- **Pictures paired with their source code**:
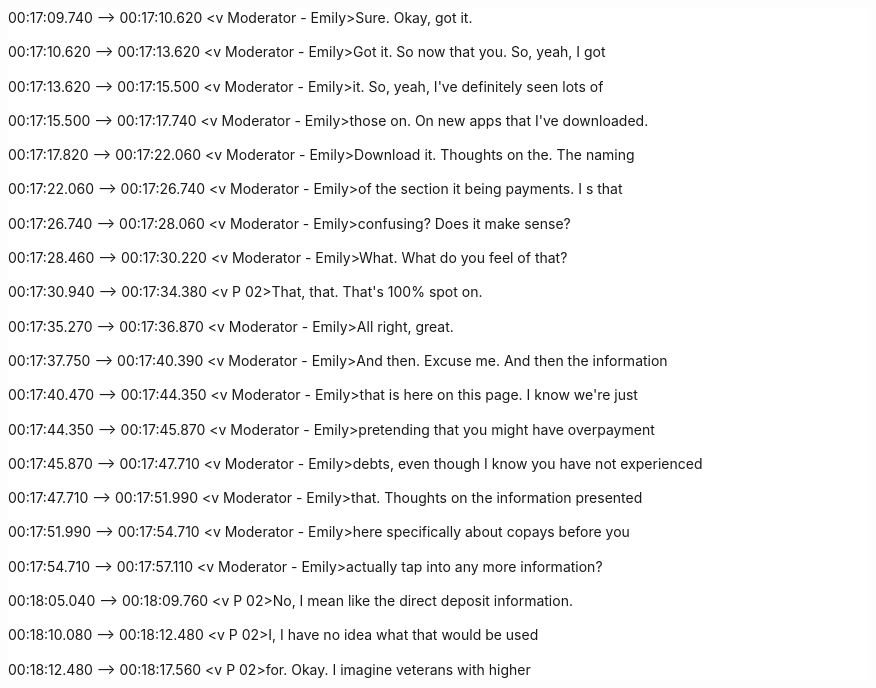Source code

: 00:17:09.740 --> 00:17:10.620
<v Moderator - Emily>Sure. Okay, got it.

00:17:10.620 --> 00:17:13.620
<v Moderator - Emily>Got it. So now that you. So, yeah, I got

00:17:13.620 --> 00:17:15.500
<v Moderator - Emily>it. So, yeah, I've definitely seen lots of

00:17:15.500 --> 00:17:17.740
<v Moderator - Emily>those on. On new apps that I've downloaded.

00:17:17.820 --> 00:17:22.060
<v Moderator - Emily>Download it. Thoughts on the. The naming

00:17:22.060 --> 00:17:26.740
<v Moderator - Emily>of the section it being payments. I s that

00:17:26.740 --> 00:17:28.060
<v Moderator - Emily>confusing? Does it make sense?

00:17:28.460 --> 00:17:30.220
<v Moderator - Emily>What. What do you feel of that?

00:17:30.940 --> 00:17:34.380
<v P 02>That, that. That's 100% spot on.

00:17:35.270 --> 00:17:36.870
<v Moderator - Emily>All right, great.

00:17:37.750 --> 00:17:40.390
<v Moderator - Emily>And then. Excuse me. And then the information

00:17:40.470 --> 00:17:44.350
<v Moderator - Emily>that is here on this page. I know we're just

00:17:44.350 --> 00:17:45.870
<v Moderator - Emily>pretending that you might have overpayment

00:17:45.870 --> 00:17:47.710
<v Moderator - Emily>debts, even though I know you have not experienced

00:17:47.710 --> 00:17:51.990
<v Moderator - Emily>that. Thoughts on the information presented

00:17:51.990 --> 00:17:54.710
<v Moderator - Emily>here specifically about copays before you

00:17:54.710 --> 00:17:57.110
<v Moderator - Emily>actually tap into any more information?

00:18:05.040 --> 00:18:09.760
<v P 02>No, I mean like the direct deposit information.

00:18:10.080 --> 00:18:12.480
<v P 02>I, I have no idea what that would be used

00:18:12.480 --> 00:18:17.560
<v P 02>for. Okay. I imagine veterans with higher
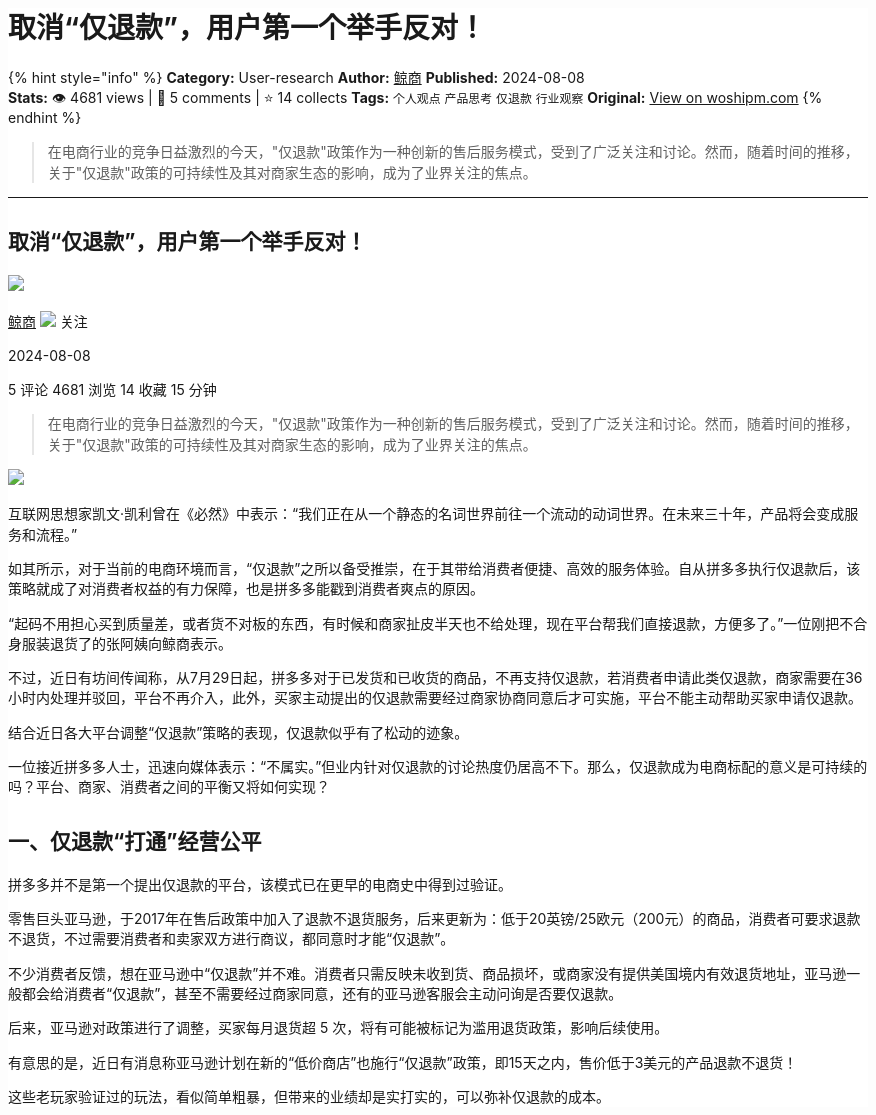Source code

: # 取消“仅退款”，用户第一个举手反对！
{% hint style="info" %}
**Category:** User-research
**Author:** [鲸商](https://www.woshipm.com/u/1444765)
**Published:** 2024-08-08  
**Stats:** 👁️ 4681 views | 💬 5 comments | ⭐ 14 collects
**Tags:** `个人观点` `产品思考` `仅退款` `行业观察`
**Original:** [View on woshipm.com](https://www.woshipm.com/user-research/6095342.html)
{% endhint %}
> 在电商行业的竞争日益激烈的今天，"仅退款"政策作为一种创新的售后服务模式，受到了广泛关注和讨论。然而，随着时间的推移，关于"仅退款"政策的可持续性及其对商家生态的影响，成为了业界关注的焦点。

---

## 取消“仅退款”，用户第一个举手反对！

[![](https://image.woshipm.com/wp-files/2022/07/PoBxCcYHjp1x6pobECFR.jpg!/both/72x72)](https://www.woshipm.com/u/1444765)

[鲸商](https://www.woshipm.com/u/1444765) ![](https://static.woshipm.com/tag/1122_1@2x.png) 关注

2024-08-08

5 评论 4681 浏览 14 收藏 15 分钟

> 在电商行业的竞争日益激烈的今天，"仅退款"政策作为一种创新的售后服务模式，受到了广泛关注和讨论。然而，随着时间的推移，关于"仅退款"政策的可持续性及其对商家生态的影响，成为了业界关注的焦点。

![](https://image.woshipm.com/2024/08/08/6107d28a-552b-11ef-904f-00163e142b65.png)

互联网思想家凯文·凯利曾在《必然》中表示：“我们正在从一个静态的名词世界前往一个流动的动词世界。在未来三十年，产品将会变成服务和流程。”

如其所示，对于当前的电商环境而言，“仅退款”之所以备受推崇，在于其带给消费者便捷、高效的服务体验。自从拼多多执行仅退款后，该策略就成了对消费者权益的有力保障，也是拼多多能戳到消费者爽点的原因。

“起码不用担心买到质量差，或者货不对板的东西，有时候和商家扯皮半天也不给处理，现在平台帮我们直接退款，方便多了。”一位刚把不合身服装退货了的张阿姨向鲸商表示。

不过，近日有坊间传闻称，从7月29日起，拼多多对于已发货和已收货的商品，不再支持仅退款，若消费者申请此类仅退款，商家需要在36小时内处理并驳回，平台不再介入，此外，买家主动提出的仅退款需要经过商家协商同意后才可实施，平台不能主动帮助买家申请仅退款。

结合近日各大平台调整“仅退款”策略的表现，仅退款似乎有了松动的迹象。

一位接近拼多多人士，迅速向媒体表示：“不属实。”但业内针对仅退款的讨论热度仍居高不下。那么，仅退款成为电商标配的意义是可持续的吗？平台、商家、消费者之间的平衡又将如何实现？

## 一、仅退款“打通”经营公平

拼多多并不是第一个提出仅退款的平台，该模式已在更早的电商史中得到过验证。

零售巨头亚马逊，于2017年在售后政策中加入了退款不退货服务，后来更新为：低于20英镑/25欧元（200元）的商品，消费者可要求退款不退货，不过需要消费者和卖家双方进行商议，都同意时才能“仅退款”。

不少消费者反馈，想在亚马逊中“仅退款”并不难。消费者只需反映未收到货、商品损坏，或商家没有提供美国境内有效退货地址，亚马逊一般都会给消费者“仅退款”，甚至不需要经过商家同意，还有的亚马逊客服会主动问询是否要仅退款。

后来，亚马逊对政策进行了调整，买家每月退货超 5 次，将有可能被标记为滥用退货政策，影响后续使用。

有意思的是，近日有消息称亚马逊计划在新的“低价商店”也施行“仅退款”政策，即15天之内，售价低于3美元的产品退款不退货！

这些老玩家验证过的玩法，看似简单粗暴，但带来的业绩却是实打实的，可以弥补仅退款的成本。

- **Work to be completed**:
Reproduce the part that opens with the line containing "00:17:09.740 --> 00:17:10.620" and closes with the line containing "<v Moderator - Emily>it.", swapping "definitely" for "certainly" and leaving everything else unchanged. Give only those lines.

- **Expected output**:
: 00:17:09.740 --> 00:17:10.620
<v Moderator - Emily>Sure. Okay, got it.

00:17:10.620 --> 00:17:13.620
<v Moderator - Emily>Got it. So now that you. So, yeah, I got

00:17:13.620 --> 00:17:15.500
<v Moderator - Emily>it. So, yeah, I've certainly seen lots of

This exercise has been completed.